▶ **Exercise passage**:
Distribution first quarter operating loss was $1.2 million lower than
in 1993 due to the increased sales levels partially offset by higher
selling and administrative expenses. Selling and administrative
expense increases related principally to new locations, normal wage
increases and sales force additions.
Manufactured Fertilizer revenues of $54.2 million during the 1994
first quarter increased $21.4 million from 1993 due to the inclusion
of the Canadian nitrogen manufacturing results which were acquired in
1993 and a 13% increase to nitrogen fertilizer prices. First quarter
1994 operating income for the Manufactured Fertilizer business was
$2.1 million more than the same period in 1993 principally as the
result of higher sales volumes. Higher costs for natural gas, the
primary raw material used in production of manufactured fertilizer, were
offset by higher 1994 selling prices.
8
<PAGE> 9
For the three months ended March 31, 1994, interest expense totaled
$2.9 million compared with $3.1 million for the same period in 1993.
The $0.2 million decrease in interest expense was primarily due to
lower borrowings.
First quarter 1994 income tax benefits were provided at an estimated
annual effective rate of 37.5% versus 30% in the 1993 first quarter.
The lower rate in 1993 resulted from the utilization of previously
unrecorded capital loss carryforwards.
CHANGES IN FINANCIAL CONDITION SINCE YEAR-END
The Corporation used $7.7 million in cash from operations during the
1994 first quarter, principally due to increased March sales and
seasonal increases in inventories. Short-term borrowings increased
$69.8 million to fund seasonal working capital requirements and the
redemption of the 8.5% debentures.
The redemption of the 8.5% Convertible Subordinated Debentures
utilized $68.7 million of cash, which management may replenish through
a new securities offering.
Cash used for acquisitions includes an $8.1 million payment on working
capital acquired with the Terra Asgrow Florida purchase and $3.2
million represents payments made on the acquisition of four additional
service centers.
The proceeds from the receivables purchase agreement that the
Corporation entered into during March 1994 are expected to be used to
reduce seasonal borrowings and for general corporate purposes. In
April 1994, $50.0 million was received under this agreement.
The Corporation believes its cash balances and credit lines are
sufficient to provide for its ongoing working capital requirements.

▶ **Records**:
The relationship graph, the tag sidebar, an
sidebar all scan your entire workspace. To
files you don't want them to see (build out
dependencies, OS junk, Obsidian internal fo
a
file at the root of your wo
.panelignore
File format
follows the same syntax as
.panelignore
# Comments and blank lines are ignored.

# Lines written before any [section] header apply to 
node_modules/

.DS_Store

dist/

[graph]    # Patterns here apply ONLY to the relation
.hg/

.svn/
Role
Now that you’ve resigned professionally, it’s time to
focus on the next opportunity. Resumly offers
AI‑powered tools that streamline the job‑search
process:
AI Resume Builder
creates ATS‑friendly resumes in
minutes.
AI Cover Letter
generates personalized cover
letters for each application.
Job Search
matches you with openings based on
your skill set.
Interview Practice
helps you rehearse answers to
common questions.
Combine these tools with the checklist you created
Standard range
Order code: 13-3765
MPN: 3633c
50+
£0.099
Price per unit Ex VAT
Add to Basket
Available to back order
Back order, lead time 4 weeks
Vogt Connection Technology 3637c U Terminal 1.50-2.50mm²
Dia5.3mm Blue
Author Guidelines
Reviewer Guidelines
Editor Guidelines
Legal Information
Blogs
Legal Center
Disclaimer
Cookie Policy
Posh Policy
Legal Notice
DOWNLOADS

---

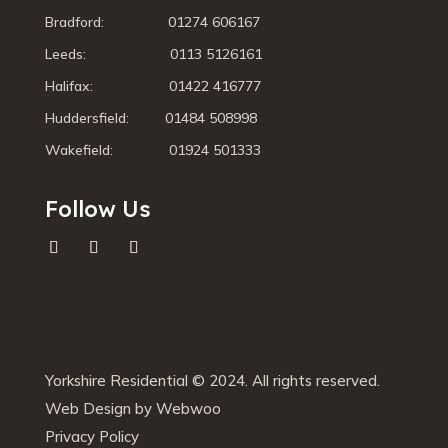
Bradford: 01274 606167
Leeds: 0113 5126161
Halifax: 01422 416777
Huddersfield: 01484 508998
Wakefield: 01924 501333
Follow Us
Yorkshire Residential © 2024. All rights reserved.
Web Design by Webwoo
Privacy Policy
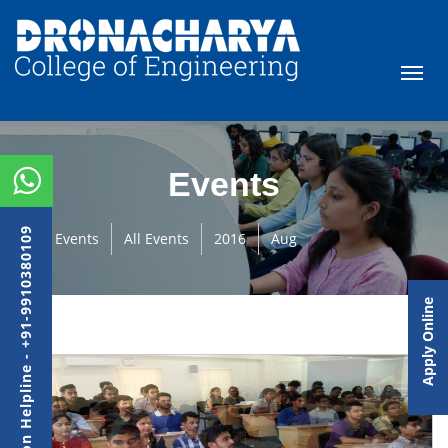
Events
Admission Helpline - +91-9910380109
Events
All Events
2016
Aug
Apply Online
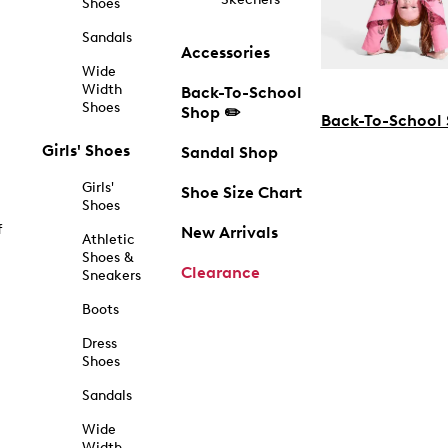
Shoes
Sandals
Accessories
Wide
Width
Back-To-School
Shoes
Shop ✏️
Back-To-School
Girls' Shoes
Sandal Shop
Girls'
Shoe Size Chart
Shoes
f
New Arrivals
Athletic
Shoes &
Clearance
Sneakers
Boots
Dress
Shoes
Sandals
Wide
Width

==

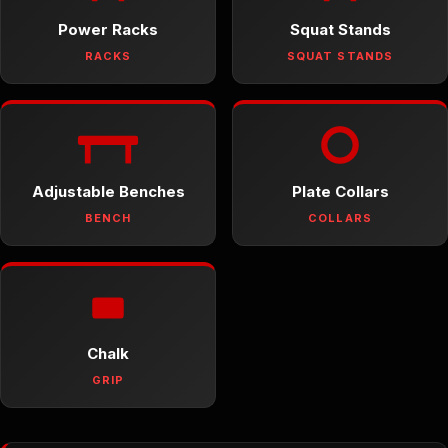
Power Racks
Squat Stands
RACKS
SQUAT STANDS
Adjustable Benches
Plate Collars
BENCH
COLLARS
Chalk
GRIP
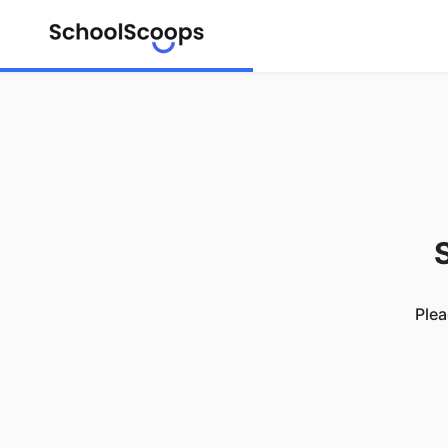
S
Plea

▶ **Your tasks**:
1. List each different percentage figure that appears in the financial report passage.
2. Carry on writing the financial report passage, picking up right after its last sentence.
The entries have no role in this exercise.

▶ **Responses per task**:
1. 13%, 37.5%, 30%, 8.5%

2.
9
<PAGE> 10
PART II. OTHER INFORMATION
ITEM 4. SUBMISSION OF MATTERS TO A VOTE OF SECURITY HOLDERS.
The 1994 Annual Meeting of stockholders was held on May
3, 1994, in Sioux City, Iowa. At the meeting, a total of
61,420,461 votes were cast by stockholders. There were no broker
nonvotes.
The following directors were elected to hold office
until the next Annual Meeting or until their successors are duly
elected and qualified, and received the votes set forth opposite
their respective name:
NAME FOR WITHHELD
Carol L. Brookins 61,044,156 376,305
Edward M. Carson 61,047,000 373,461
David E. Fisher 61,042,381 378,080
Basil T. A. Hone 61,052,074 368,387
Burton M. Joyce 61,049,387 371,074
John R. Norton III 61,045,880 374,581
Reuben F. Richards 61,041,286 379,175
Henry R. Slack 61,037,506 382,955
In addition, the stockholders ratified the selection by
the Corporation's Board of Directors of Deloitte & Touche as
independent accountants for the Corporation for 1994. The number
of votes cast for such proposal was 61,120,927, the number against
was 232,849 and the number of abstentions was 66,685.
Item 6. EXHIBITS AND REPORTS ON FORM 8-K.
(A) EXHIBITS
None
(B) REPORTS ON FORM 8-K
Current Report on Form 8-K dated December 31, 1993
reporting the acquisition of assets in the Asset
Purchase Agreement by and between Terra International,
Inc., The Upjohn Company and Asgrow Florida Company.
Current Report on Form 8-K/A-1 dated December 31, 1993
reporting the financial statements of the business
acquired and the pro forma financial statements.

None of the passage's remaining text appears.